Его собеседник посерел от гнева, и на секунду мне показалось, что он даже вскочит сейчас со своего места. Но Сахарок улыбнулся, демонстрируя каждую мышцу на своем лице и шее, и пассажир смирился. Тогда Сахарок вставил отрывную часть билета в зажим над сиденьем толстяка и, покачав головой, прошел ко мне в тамбур.
Хотя, по правде сказать, он не столько прошел, сколько протиснулся.
– Давай быстро, Малкольм. У меня еще полно работы.

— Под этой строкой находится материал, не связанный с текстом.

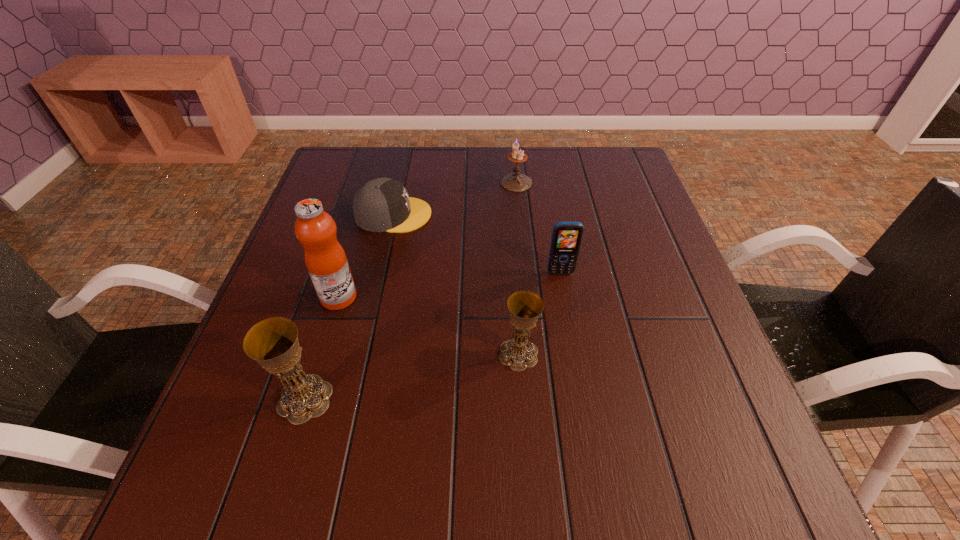
Identify the location of vacant area that satisfies the following two spatial constraints: 1. on the back side of the shorter chalice; 2. on the front-facing side of the fifth nearest object. [509, 214].

You are a GUI agent. You are given a task and a screenshot of the screen. Output one action in this format:
    pyautogui.click(x=<x>, y=<y>)
    Task: Click on the vacant space that satisfies the following two spatial constraints: 1. on the front-facing side of the shortest object; 2. on the back side of the right chalice
    The height and width of the screenshot is (540, 960).
    Given the screenshot: What is the action you would take?
    (x=363, y=354)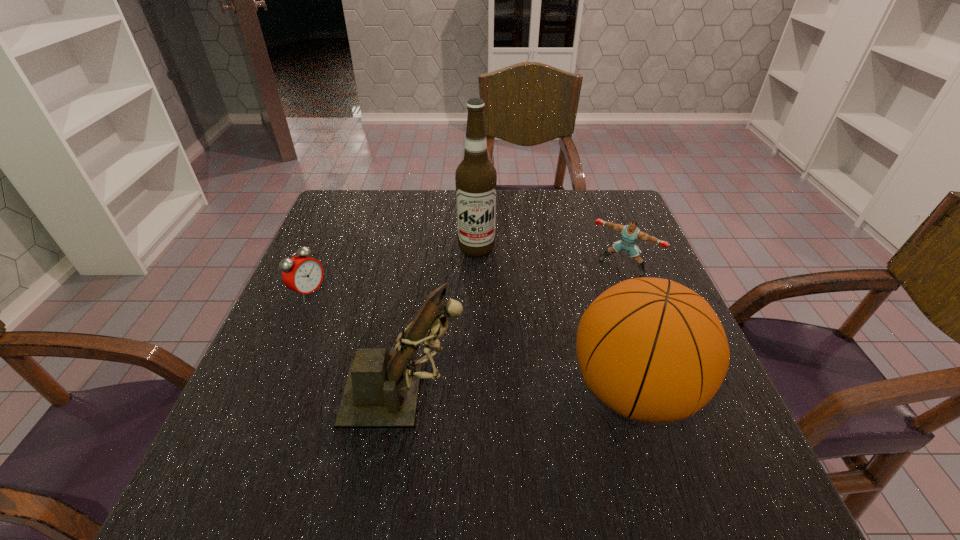
I want to click on basketball located at the right edge, so click(x=653, y=350).

Identify the location of puncher situated at the right edge. point(630,233).

This screenshot has width=960, height=540. Find the location of `object at the near right corner`. object at the near right corner is located at coordinates (653, 350).

Locate an element on the screen. vacant space at the far edge of the desktop is located at coordinates (543, 201).

You are a GUI agent. You are given a task and a screenshot of the screen. Output one action in this format:
    pyautogui.click(x=<x>, y=<y>)
    Task: Click on the vacant space at the near edge of the desktop
    The width and height of the screenshot is (960, 540).
    Given the screenshot: What is the action you would take?
    pyautogui.click(x=458, y=404)

In the image, there is a desktop. Where is `vacant space at the left edge`? This screenshot has width=960, height=540. vacant space at the left edge is located at coordinates (296, 296).

Identify the location of vacant space at the right edge of the desktop. The image size is (960, 540). (612, 261).

The width and height of the screenshot is (960, 540). I want to click on blank space at the far left corner of the desktop, so click(338, 226).

The width and height of the screenshot is (960, 540). In order to click on vacant area at the near left corner in this screenshot , I will do `click(227, 432)`.

At what (x,y) coordinates should I click in order to perform the action: click on vacant space at the far right corner. Please return your answer as a coordinate pair (x, y). The height and width of the screenshot is (540, 960). Looking at the image, I should click on (587, 196).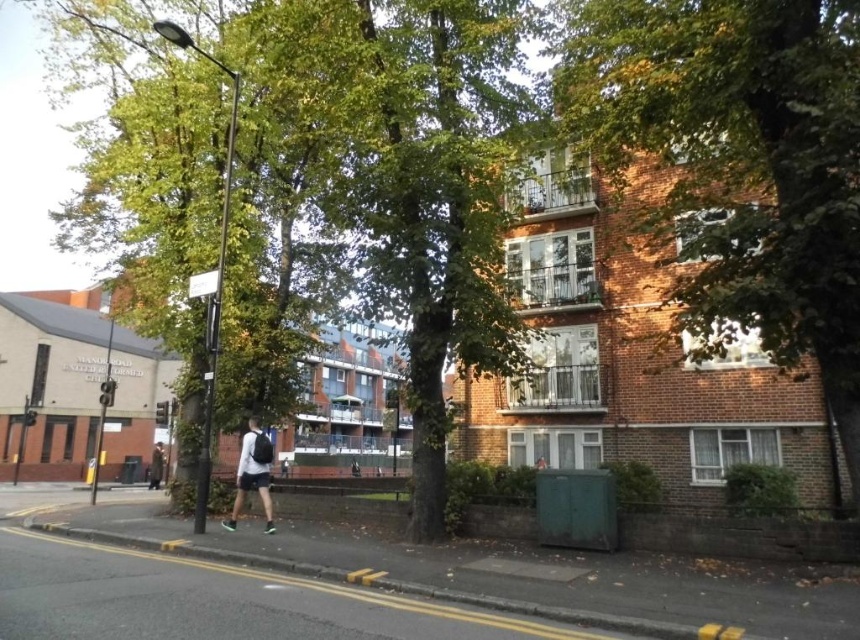
You are a delivery person who needs to deliver a package to the brick building on the right. You see the green leafy tree at upper center and the dark gray backpack at lower left. Which object is taller?

The green leafy tree at upper center is much taller than the dark gray backpack at lower left.

In the scene shown: You are standing at the pedestrian on the sidewalk in the urban street scene. You notice two points marked in the image. Which point, point (827,385) or point (161,456), is closer to you?

Point (827,385) is closer to the camera than point (161,456), so the point closer to you is point (827,385).

You are a delivery person trying to navigate through the urban street scene. You see a green leafy tree at upper center and a white matte shirt at center. Which object is higher in the image?

The green leafy tree at upper center is located above the white matte shirt at center, so the green leafy tree at upper center is higher in the image.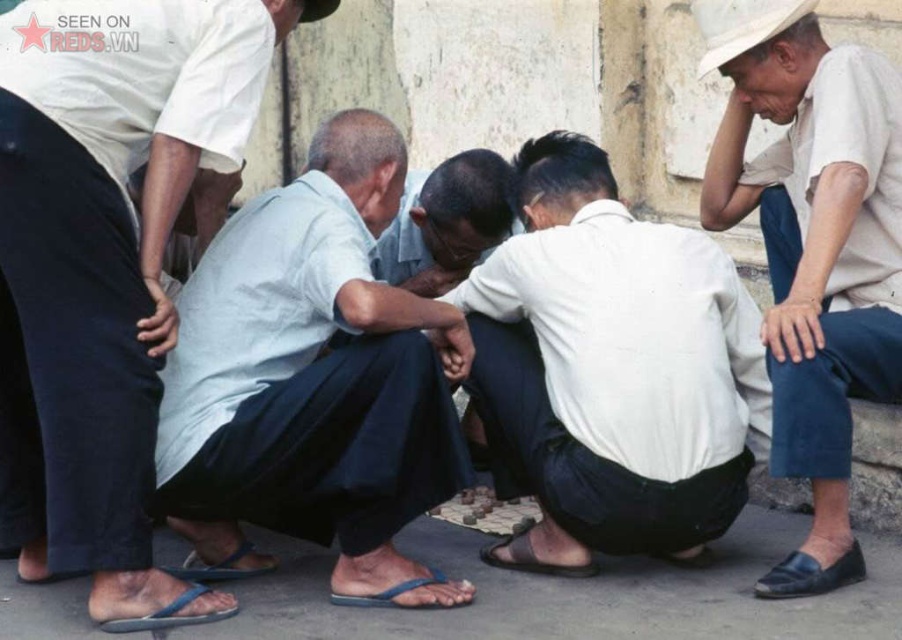
At what (x,y) coordinates should I click in order to perform the action: click on light blue fabric at center. Please return your answer as a coordinate pair (x, y). This screenshot has height=640, width=902. Looking at the image, I should click on [311, 372].

Consider the image. Is light blue fabric at center behind brown leather sandal at lower center?

No, it is in front of brown leather sandal at lower center.

What do you see at coordinates (311, 372) in the screenshot?
I see `light blue fabric at center` at bounding box center [311, 372].

Find the location of a particular element. The height and width of the screenshot is (640, 902). light blue fabric at center is located at coordinates (311, 372).

Is white cotton shirt at upper right further to the viewer compared to blue flip-flop at lower center?

No, it is in front of blue flip-flop at lower center.

Which is behind, point (875, 70) or point (394, 604)?

The point (875, 70) is behind.

You are a GUI agent. You are given a task and a screenshot of the screen. Output one action in this format:
    pyautogui.click(x=<x>, y=<y>)
    Task: Click on the white cotton shirt at upper right
    This screenshot has width=902, height=640.
    Given the screenshot: What is the action you would take?
    pyautogui.click(x=812, y=248)

Image resolution: width=902 pixels, height=640 pixels. I want to click on white cotton shirt at upper right, so click(812, 248).

Is point (812, 385) positioned before point (830, 576)?

Yes, point (812, 385) is in front of point (830, 576).

Is point (900, 234) closer to camera compared to point (857, 577)?

No, (900, 234) is further to viewer.

In order to click on white cotton shirt at upper right in this screenshot , I will do `click(812, 248)`.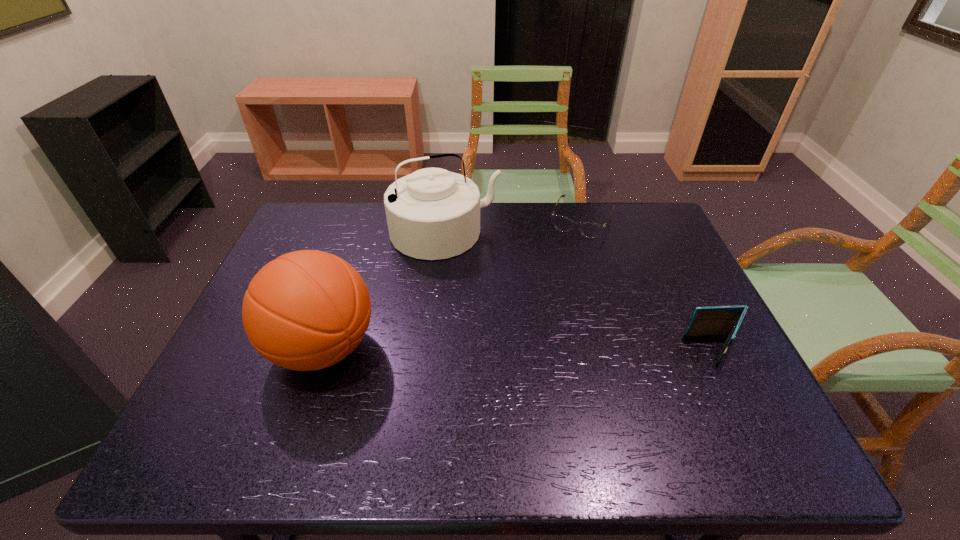
At what (x,y) coordinates should I click in order to perform the action: click on free space between the wallet and the basketball. Please return your answer as a coordinate pair (x, y). This screenshot has width=960, height=540. Looking at the image, I should click on (519, 349).

You are a GUI agent. You are given a task and a screenshot of the screen. Output one action in this format:
    pyautogui.click(x=<x>, y=<y>)
    Task: Click on the unoccupied area between the basketball and the third tallest object
    
    Given the screenshot: What is the action you would take?
    pyautogui.click(x=519, y=349)

Identify which object is located as the nearest to the kettle. Please provide its 2D coordinates. Your answer should be formatted as a tuple, i.e. [(x, y)], where the tuple contains the x and y coordinates of a point satisfying the conditions above.

[(591, 230)]

Find the location of a particular element. The image size is (960, 540). the third closest object relative to the kettle is located at coordinates (718, 320).

What are the coordinates of `vacant space that satisfies the following two spatial constraints: 1. on the front side of the third object from left to right; 2. on the exterior surface of the rightmost object` in the screenshot? It's located at (620, 349).

Find the location of a particular element. free space in the image that satisfies the following two spatial constraints: 1. on the front side of the basketball; 2. on the exterior surface of the rightmost object is located at coordinates (323, 349).

In order to click on blank area in the image that satisfies the following two spatial constraints: 1. on the back side of the basketball; 2. on the left side of the third object from left to right in this screenshot , I will do `click(366, 220)`.

Where is `vacant space that satisfies the following two spatial constraints: 1. on the front side of the shortest object; 2. on the exterior surface of the rightmost object`? Image resolution: width=960 pixels, height=540 pixels. vacant space that satisfies the following two spatial constraints: 1. on the front side of the shortest object; 2. on the exterior surface of the rightmost object is located at coordinates (620, 349).

You are a GUI agent. You are given a task and a screenshot of the screen. Output one action in this format:
    pyautogui.click(x=<x>, y=<y>)
    Task: Click on the free spot that satisfies the following two spatial constraints: 1. on the front side of the wallet; 2. on the exterior surface of the second object from right to left
    The image size is (960, 540).
    Given the screenshot: What is the action you would take?
    pyautogui.click(x=620, y=349)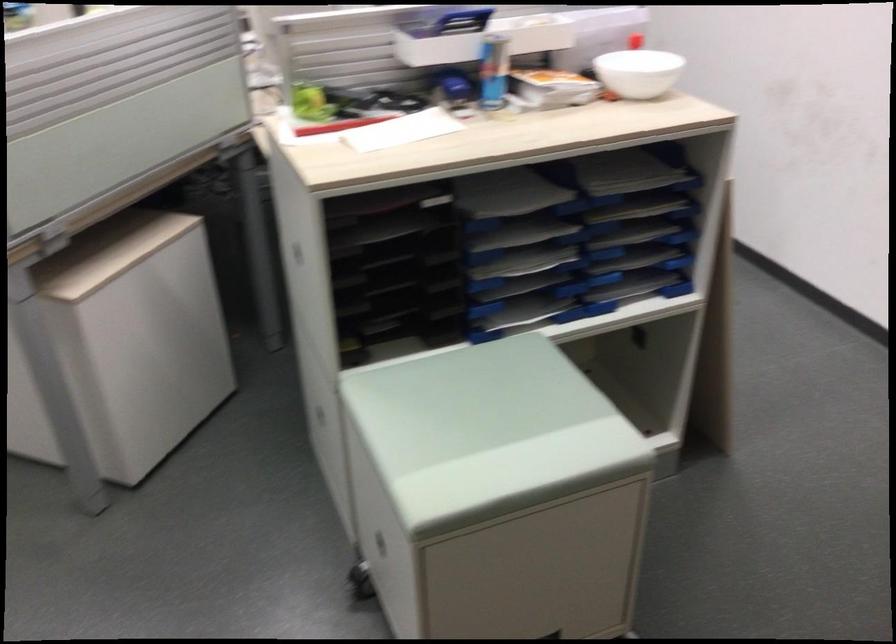
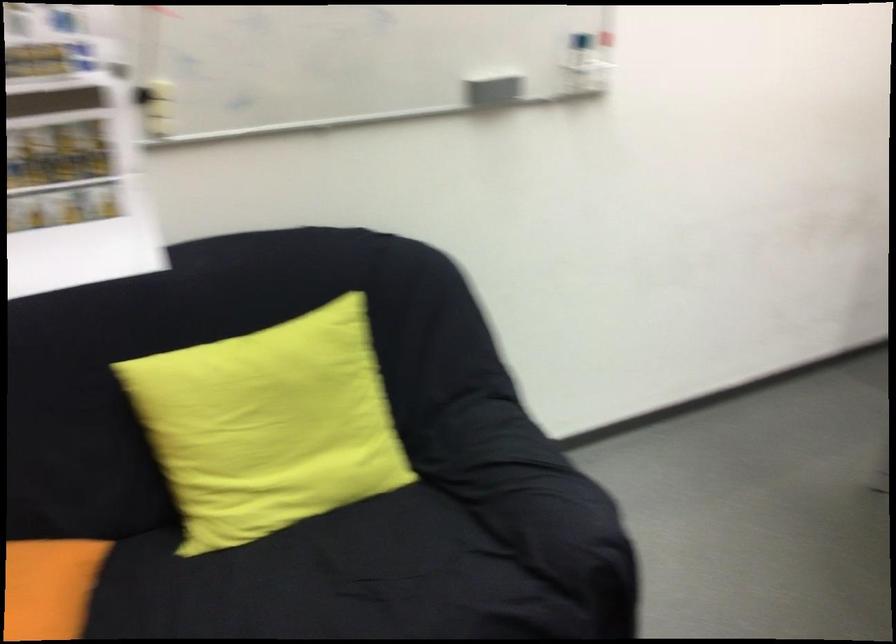
How did the camera likely rotate?

The camera rotated toward left-down.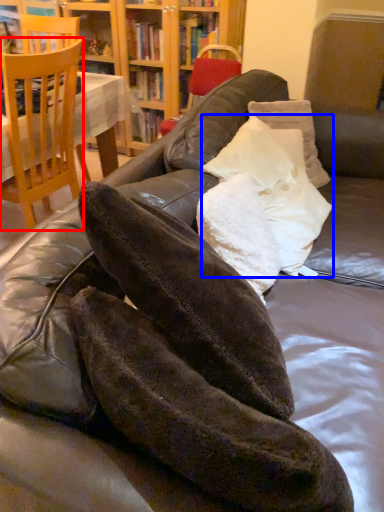
Question: Which point is closer to the camera, chair (highlighted by a red box) or pillow (highlighted by a blue box)?

Choices:
 (A) chair
 (B) pillow

Answer: (B)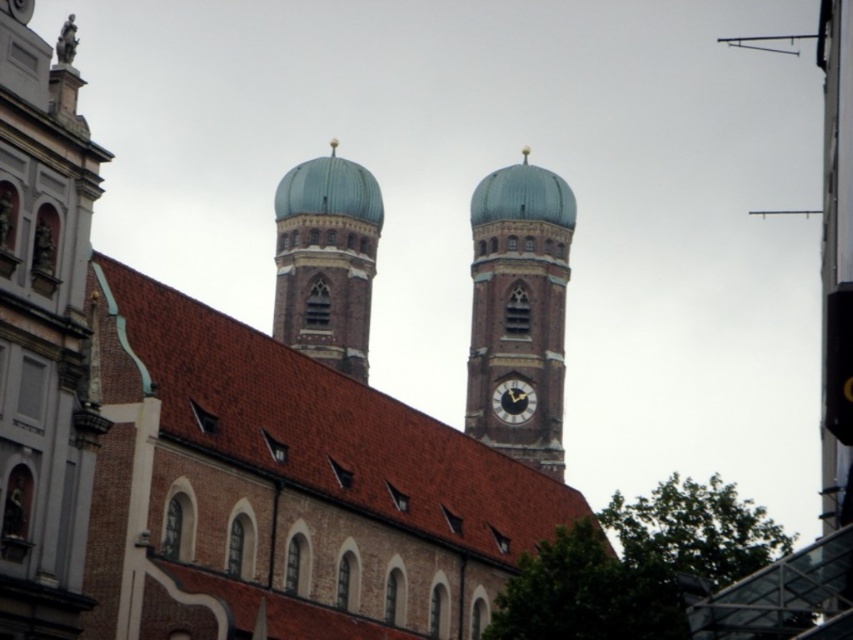
Question: Can you confirm if blue-tiled clock tower at center is positioned above dark brown wooden clock at center?

Choices:
 (A) yes
 (B) no

Answer: (A)

Question: Which of these objects is positioned farthest from the teal glazed dome at center?

Choices:
 (A) dark brown wooden clock at center
 (B) brown brick church at center
 (C) blue-tiled clock tower at center

Answer: (A)

Question: Which object is positioned farthest from the blue-tiled clock tower at center?

Choices:
 (A) dark brown wooden clock at center
 (B) teal glazed dome at center

Answer: (B)

Question: Which object is farther from the camera taking this photo?

Choices:
 (A) blue-tiled clock tower at center
 (B) teal glazed dome at center
 (C) dark brown wooden clock at center

Answer: (B)

Question: Can you confirm if brown brick church at center is positioned above dark brown wooden clock at center?

Choices:
 (A) no
 (B) yes

Answer: (B)

Question: Does teal glazed dome at center appear on the right side of dark brown wooden clock at center?

Choices:
 (A) no
 (B) yes

Answer: (A)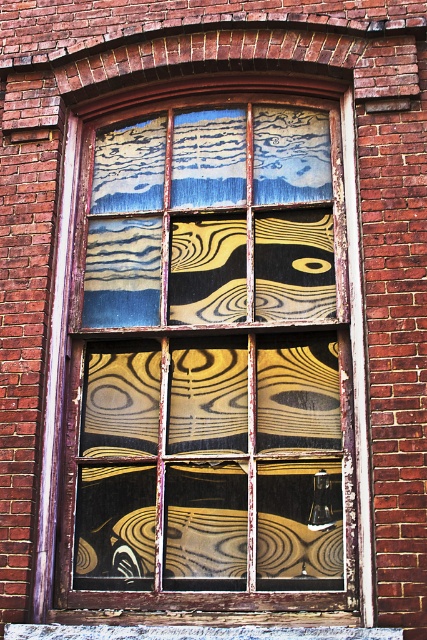
Question: Does wooden window at center come in front of wooden at lower center?

Choices:
 (A) yes
 (B) no

Answer: (B)

Question: Can you confirm if wooden window at center is positioned below wooden at lower center?

Choices:
 (A) yes
 (B) no

Answer: (B)

Question: Does wooden window at center have a larger size compared to wooden at lower center?

Choices:
 (A) yes
 (B) no

Answer: (A)

Question: Which point is closer to the camera taking this photo?

Choices:
 (A) (43, 628)
 (B) (63, 451)

Answer: (A)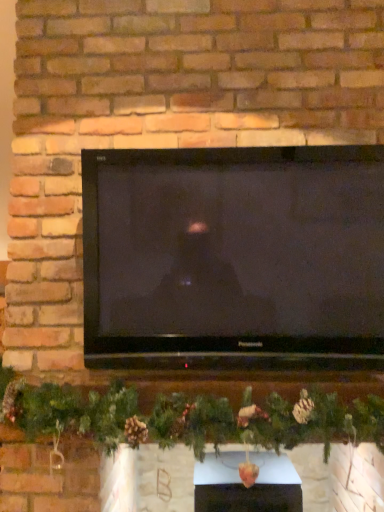
Question: Does white glossy fireplace at center have a greater height compared to black glossy tv at center?

Choices:
 (A) yes
 (B) no

Answer: (B)

Question: Considering the relative positions of white glossy fireplace at center and black glossy tv at center in the image provided, is white glossy fireplace at center to the right of black glossy tv at center from the viewer's perspective?

Choices:
 (A) yes
 (B) no

Answer: (A)

Question: Could you tell me if white glossy fireplace at center is turned towards black glossy tv at center?

Choices:
 (A) yes
 (B) no

Answer: (B)

Question: Is white glossy fireplace at center thinner than black glossy tv at center?

Choices:
 (A) yes
 (B) no

Answer: (B)

Question: Is white glossy fireplace at center positioned in front of black glossy tv at center?

Choices:
 (A) no
 (B) yes

Answer: (A)

Question: Is white glossy fireplace at center inside the boundaries of green matte garland at center, or outside?

Choices:
 (A) outside
 (B) inside

Answer: (A)

Question: Considering the relative positions of white glossy fireplace at center and green matte garland at center in the image provided, is white glossy fireplace at center to the left or to the right of green matte garland at center?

– Не знаешь, почему мы остановились? – Темные силуэты незнакомцев уже возвращались к соснам. Никто из них даже не оглянулся. Ни единого раза. Они просто растворились во тьме. – Я видел, как Билли Бонс погрузил в вагон какой-то ящик, но стоило спросить его об этом, как он захлопнул передо мной дверь.
Сахарок вытаращил на меня свои жуткие глазищи. За все те три или четыре года, что он служил на поезде, я ни разу не замечал, чтобы они хоть раз моргнули.
– Ты ничего не видел, – заявил он.
– Слышь, ты мне тут не возникай! – Я упер кулаки в бока. – Твоя мамка еще сиську сосала, когда я уже служил проводником на этом рейсе.
Сахарок вдруг словно бы раздулся, превратившись в черную гору мышц с двумя булавочными, пылающими адским огнем глазками.
– Следи за языком, когда говоришь о моей маме!
Волосы на загривке у меня встали дыбом, но на попятный я не пошел.
– А что ты мне сделаешь? – покачал я пальцем у его носа. – Правила тебе известны. Только тронь меня – мигом слетишь с маршрута. Тебя потом никуда дальше Манхэттена не выпустят!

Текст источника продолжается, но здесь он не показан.